The video ends in a comic and provocative manner that condenses the idea of self-love into a single image. In a darkened room a teddy-bear shaped bottle of lubricant (perhaps a mall-purchase?) is turned upside down and squeezed, and the contents ooze towards its target. The implication is that the anticipated sexual activity will finally occur. However, the camera pans down and we see that the lube is squeezed onto a microphone clutched in a fist. Substituting the microphone for a penis confirms the message: in the absence of actual sexual activity, the young men’s arousal and satisfaction comes from their identity as a band.

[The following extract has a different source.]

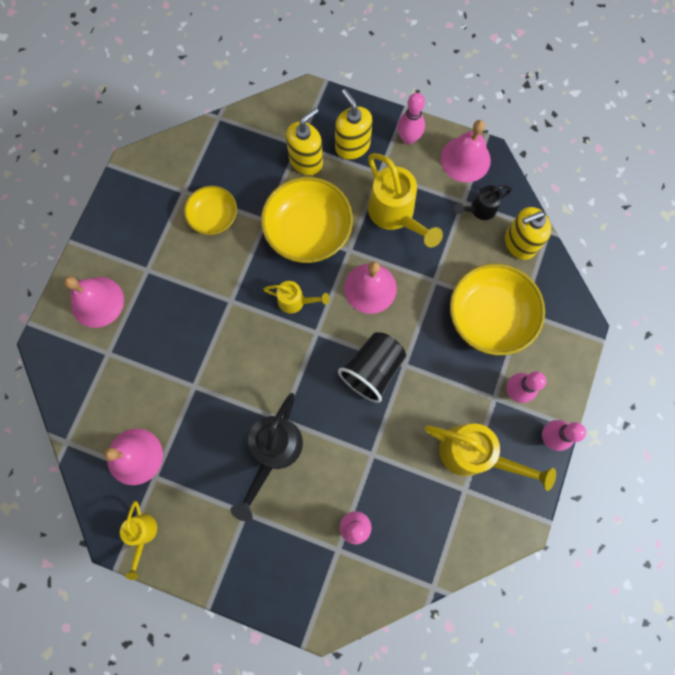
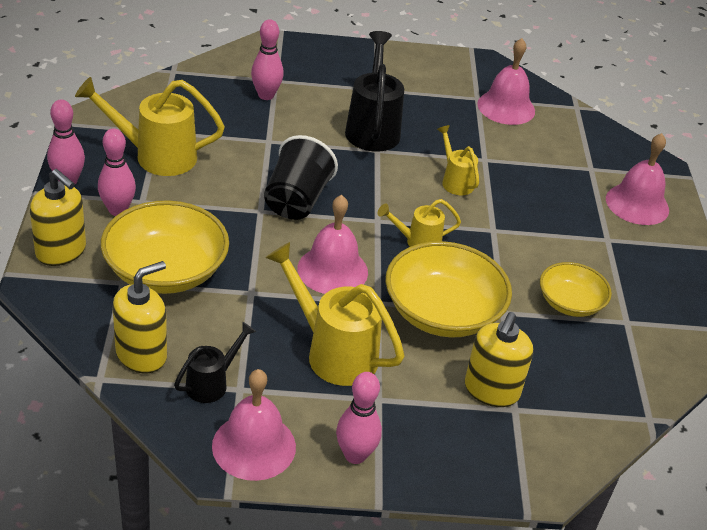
camera: 155 degrees right, 35 degrees down
(142, 534) = (462, 66): yellow watering can -> yellow watering can (455, 181)
(352, 146) = (435, 425): yellow soap dispenser -> yellow soap dispenser (61, 251)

‘Weekend’ is a great song with a typical theme of frustrated young love, and the video succeeds by having the band engage with and then subtly subvert a series of stereotypes associated with American teens. Some of these are about teenagers’ consumption of pop culture: shopping at the mall, playing arcade games, eating junk food, smoking, taking drugs and road trips. Others are about people’s expectations of teenage behaviour based on media representations: teen-killer rampages, ‘healthy’ outdoor pursuits, sexual activity.
And whilst the song is about a young man’s longing for an absent girlfriend, perhaps the most interesting aspect of Focus Creeps’ video for ‘Weekend’ is its additional layer of meaning: that for Smith Westerns the love of being in a band is the ultimate satisfaction.